Leituras frias

Conto de Fabrício Carpinejar
01/03/2005

Não queria incomodar. Nem a mim. Residência escura como uma noz intacta. Não tenho mapa de como é uma noz por dentro. O escuro é doce e quebra fácil. Pegava meus livros, andava com os dedos dos pés sem fazer barulho. Sempre que não quero fazer barulho, faço. Acontece um estalo inesperado nas pernas. Os cotovelos produzem uma comoção de fogueira. A cintura tranca. Ou sou mesmo atrapalhado ou os ouvidos ficam mais concentrados. Sentava diante da geladeira branca. Redonda com nome de inspetor de saúde: Steigleder. O verão andava alucinante. Produzia comichões antes dos mosquitos, que odiavam a concorrência. O velho ventilador lembrava pantufas, de tão lento. Lembrava azeite, de tão demorado. Lembrava escadaria de igreja, de tão longe. Muito quente. Bafo de cão no ouvido. Meu cão tinha hálito de cachaceiro — botava a língua para fora e seu estômago vinha junto espiar. Tentei escovar seus dentes e engoliu a escova, deduzi que não precisaria mais lavar sua boca por toda a vida.

A geladeira branca: um copo de leite. Escolhia livros com mais ilustrações, gorjeava luz da porta. A geladeira continha uma lanterna e ainda refrigerava o vento. A geladeira funcionava de ar-condicionado e luminária ao mesmo tempo. Sentava no chão da cozinha a folhear durante a madrugada. Nunca fui pego. Quando alguém se aproximava para tomar água, eu me escondia debaixo da mesa. Via os familiares como sonâmbulos, não abriam os olhos, apenas o suficiente para não derrubar seu corpo do último sonho. Meu irmão falava aramaico. Minha irmã cantava Rolling Stones. Minha casa cheirava a comida requentada. A reputação do lar estava na geladeira. Geladeira de solteiro cheira a margarina — é o que não termina. Quando tinha alguma coisa podre na geladeira, não podia ler. Catava um por um dos produtos para descobrir quem era o fedorento. Na maioria das vezes, culpava o queijo. Eu lia com o olfato. Perguntava para a mãe o que faria de comida no outro dia, pouco interessado em comer, mas para proteger a saúde das leituras noturnas. A mãe se espantava com minha curiosidade gastronômica e não compreendia como deixava tanta comida no prato. Odiava comer, perda de tempo, assim como dormir. Sono engorda. Brincava de trator no prato. O segredo consistia em deixar a comida na beirada e despovoar o centro, que dava a sensação da obrigação cumprida. Aproveitava a distração dos familiares com a conversa e dragava o arroz aos seus pratos, além de apoiar os cotovelos na mesa, com lassidão contrariada. Saía da cadeira vitorioso, por desistência dos concorrentes. Nunca limpei um prato na infância — e a faca só servia para amontoar minha esperança.

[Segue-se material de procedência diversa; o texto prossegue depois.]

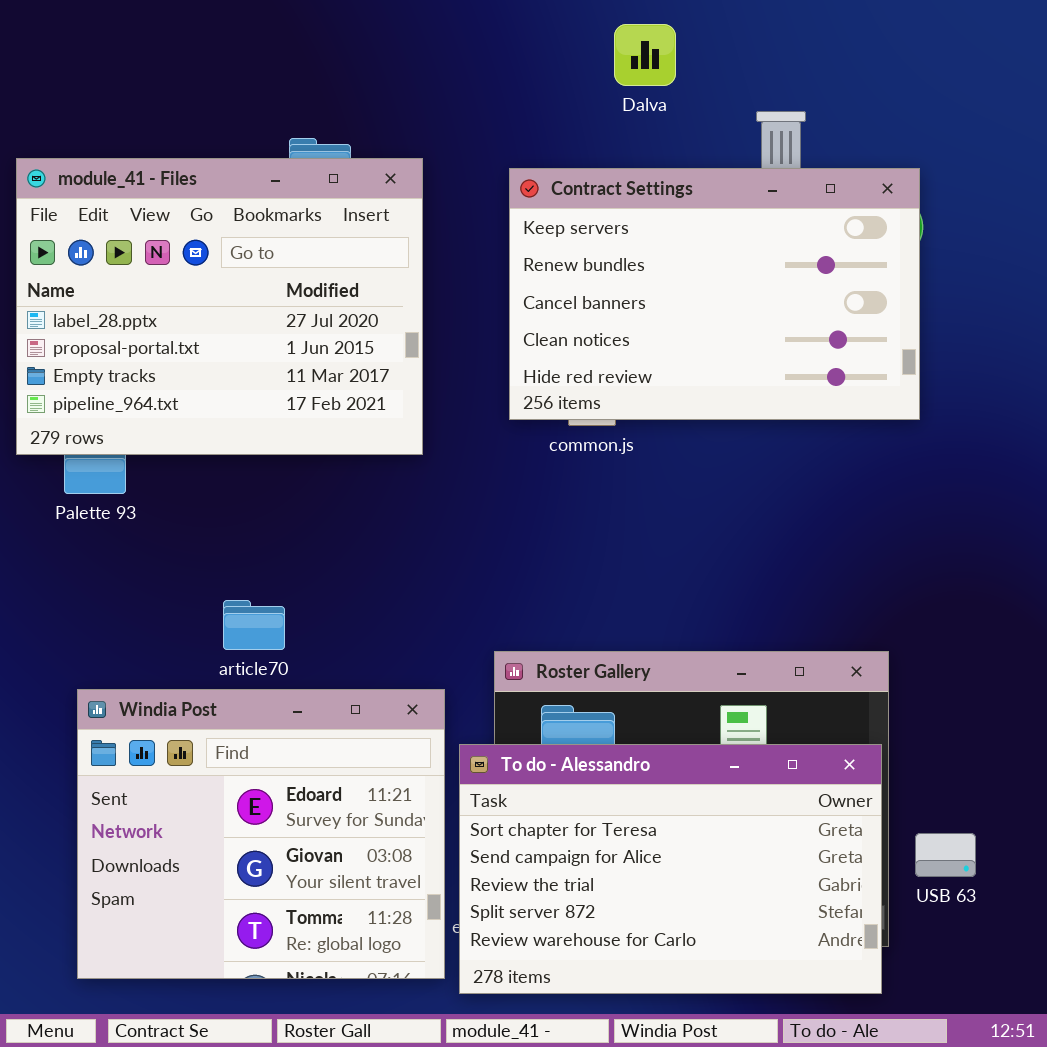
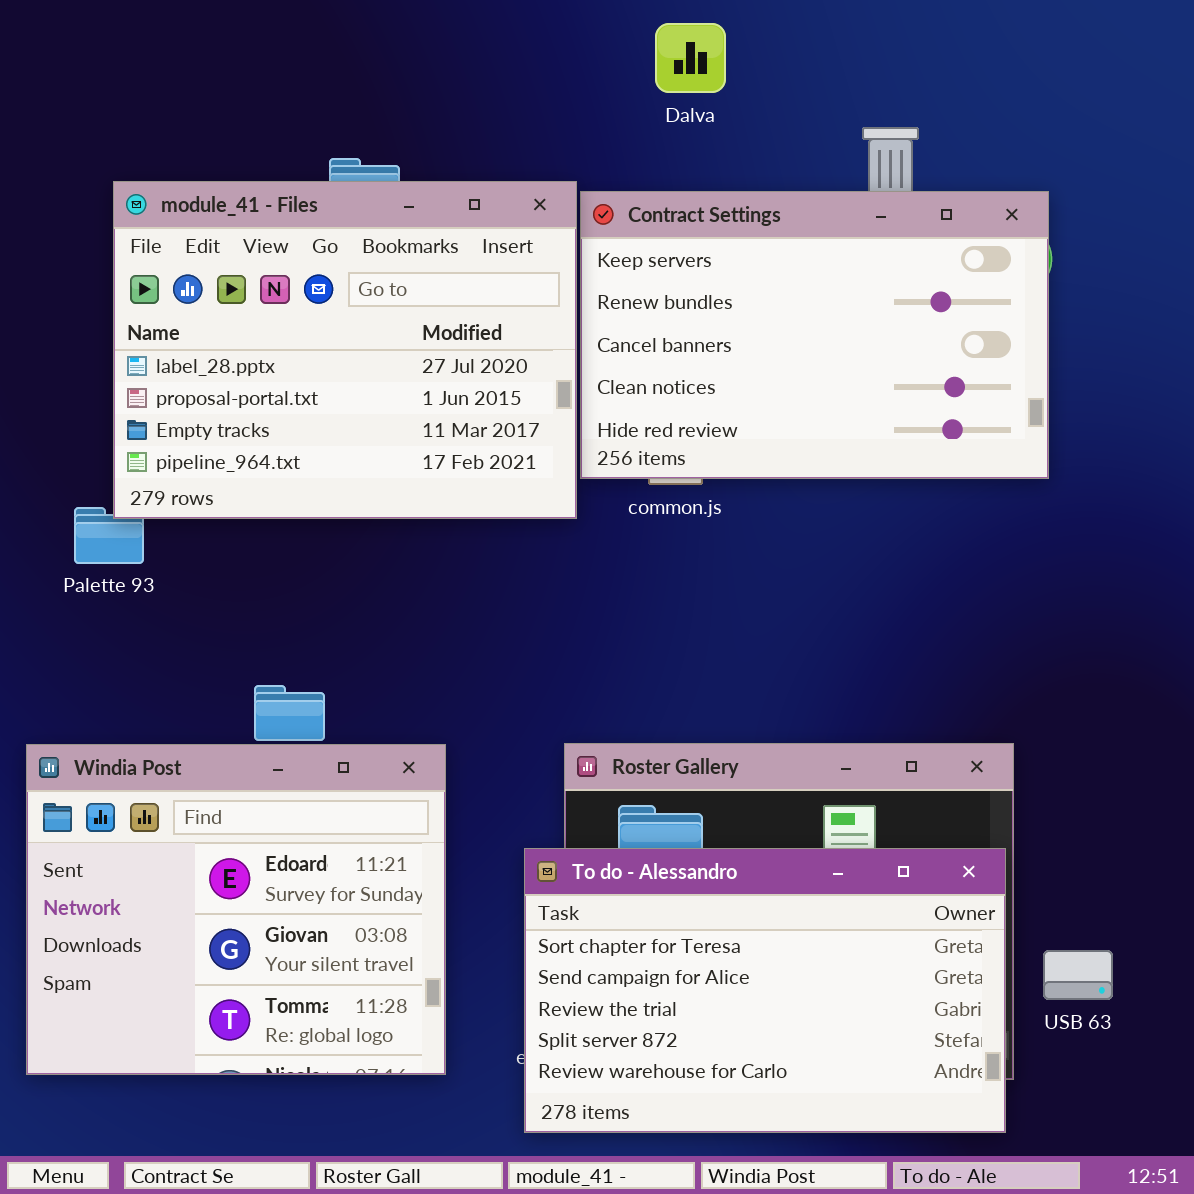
Dalva: [614,24,676,86] -> [655,23,726,93], moved
module_41 - Files: [16,158,423,455] -> [113,181,577,519], moved
Windia Post: [77,689,445,979] -> [26,744,446,1075], moved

Quando a mãe fazia feijão, eu a ajudava no alguidar. Ambos na mesa grande, a ciência da escolha. O andamento de uma missa tal a gravidade das palavras e a rigidez dos gestos. Ela me explicava: ‘os que estão com cicatrizes e feios não são para derramar na bacia’. Dava um dó dos grãos bichados, feridos. Colocava os imprestáveis em meu bolso, preocupado em não ser visto. Depois plantava na horta para mostrar que eles poderiam render, ao menos, mato. Mato é flor do purgatório. O mato torna qualquer abandono mais altivo. O mato tem altura de jogador de basquete. A geladeira me entenderia. O leite da garrafa é diferente do gosto do leite do plástico que é diferente do leite do saquinho. Os lábios misturam várias sobras, de uma paixão antiga a uma recente. Um dia esqueci um dos livros dentro da geladeira. O pai botou os filhos de castigo até descobrir quem fez a molecagem, que murchou a obra completa de Gonçalves Dias.

Gonçalves Dias morreu de hipotermia, congelado como uma múmia. Não abri o bico, festivo com o castigo coletivo. Sofrer com os irmãos era melhor do que sofrer isolado. Tem gente que só peca acompanhado. Eu sou assim. Dividir o pecado é dividir a pena e ficar com toda alegria sozinho. Depois fui saber que a comida estragava com rapidez, que a conta de luz subia vertiginosamente, que meu pai reclamou à companhia elétrica dos abusos e falhas na medição, que durante meses foi o assunto predileto das brigas do casal, que a mãe culpava o pai, que o pai culpava a mãe, que os dois se separaram na época, que houve pratos e discos de Chico Buarque quebrados. Eu e a geladeira crescemos sadios. Com a neutralidade das verduras na última gaveta.

Fabrício Carpinejar

É jornalista e poeta. Autor de caixa de sapatos, entre outros.